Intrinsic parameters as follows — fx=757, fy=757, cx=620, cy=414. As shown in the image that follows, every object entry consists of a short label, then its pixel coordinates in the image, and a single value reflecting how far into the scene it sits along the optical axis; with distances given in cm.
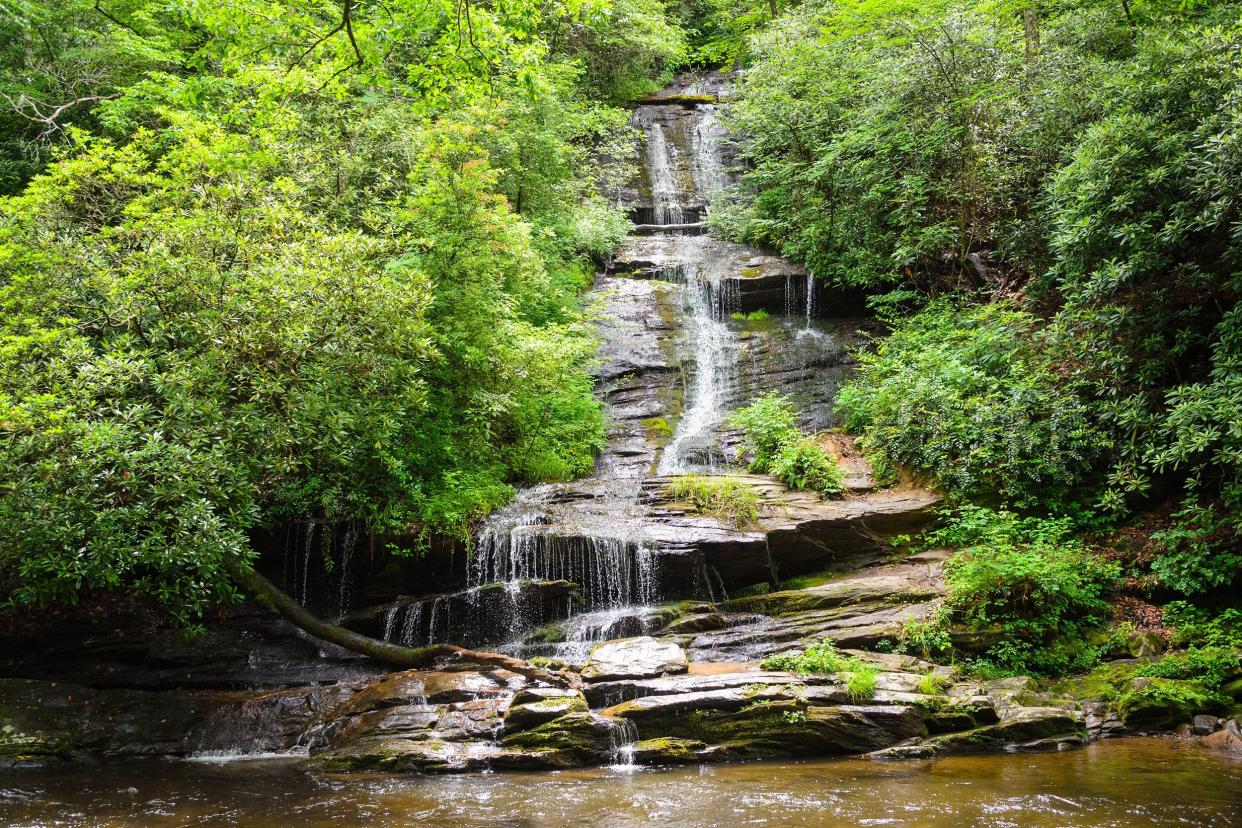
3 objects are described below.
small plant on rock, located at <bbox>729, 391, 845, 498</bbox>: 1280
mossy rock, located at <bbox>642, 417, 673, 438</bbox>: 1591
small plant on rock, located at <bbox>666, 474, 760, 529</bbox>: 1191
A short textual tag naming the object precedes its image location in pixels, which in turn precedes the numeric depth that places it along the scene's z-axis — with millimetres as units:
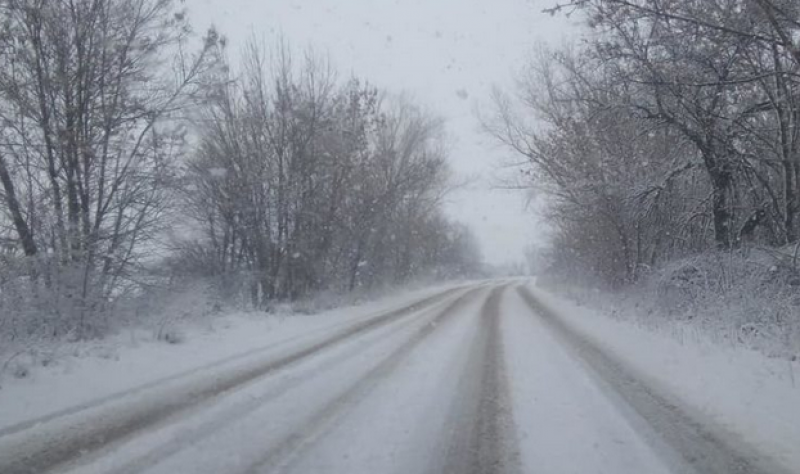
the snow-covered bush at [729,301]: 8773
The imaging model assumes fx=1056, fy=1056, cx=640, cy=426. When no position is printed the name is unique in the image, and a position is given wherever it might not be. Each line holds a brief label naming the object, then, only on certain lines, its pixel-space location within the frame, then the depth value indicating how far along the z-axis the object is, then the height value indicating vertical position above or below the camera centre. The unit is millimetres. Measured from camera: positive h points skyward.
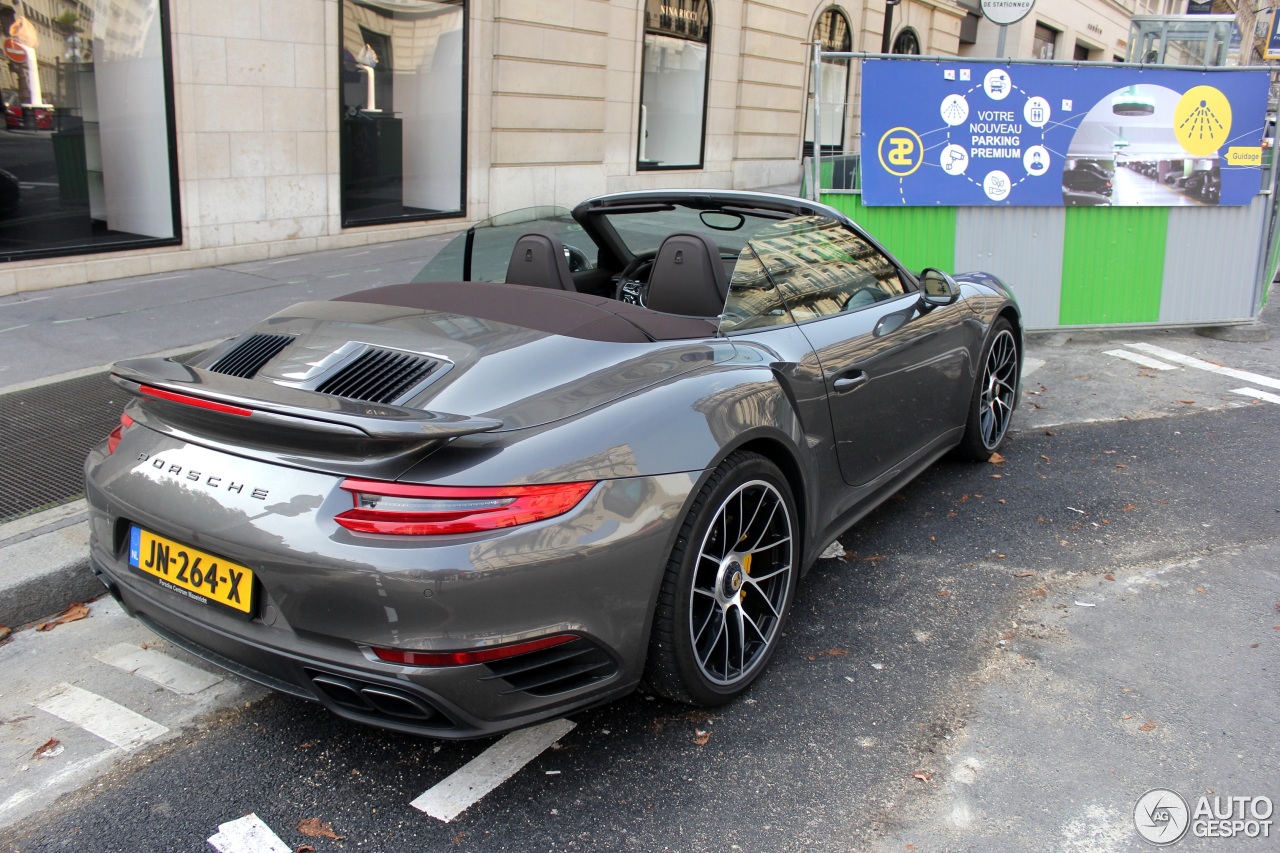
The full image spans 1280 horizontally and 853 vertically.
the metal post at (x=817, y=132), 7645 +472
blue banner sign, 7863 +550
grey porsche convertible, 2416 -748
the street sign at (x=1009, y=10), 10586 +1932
• • • •
» **AIM OF THE EXERCISE**
If the listing above includes images, copy every line of it exactly except those images.

» **EXERCISE RESULT**
Intrinsic parameters as follows — fx=757, fy=757, cx=620, cy=414. As shown in the image that follows, every object entry consists of a short label, then its pixel coordinates in the image, and a single value reflecting how far into the scene it sits along the optical axis; with distances given in cm.
3 objects are described below.
small plant on rock, located at <bbox>729, 391, 845, 498</bbox>: 1280
mossy rock, located at <bbox>642, 417, 673, 438</bbox>: 1591
small plant on rock, located at <bbox>666, 474, 760, 529</bbox>: 1191
A short textual tag naming the object precedes its image location in pixels, which in turn precedes the numeric depth that places it along the scene's z-axis — with millimetres as units:
the snow-covered bush at [729,301]: 8773
The imaging model assumes fx=1056, fy=1056, cx=640, cy=426. When no position is printed the name is unique in the image, and a position is given wherever it might not be. Each line holds a brief label naming the object, then, only on certain lines, its pixel-space location within the frame, then the depth value indicating how far along the z-axis the object is, then the height value indicating vertical position above or below the camera centre. The unit is millimetres. Measured from camera: positive h points skyward.
The full image spans 1280 horizontally and 853 vertically.
the metal post at (x=817, y=132), 7645 +472
blue banner sign, 7863 +550
grey porsche convertible, 2416 -748
the street sign at (x=1009, y=10), 10586 +1932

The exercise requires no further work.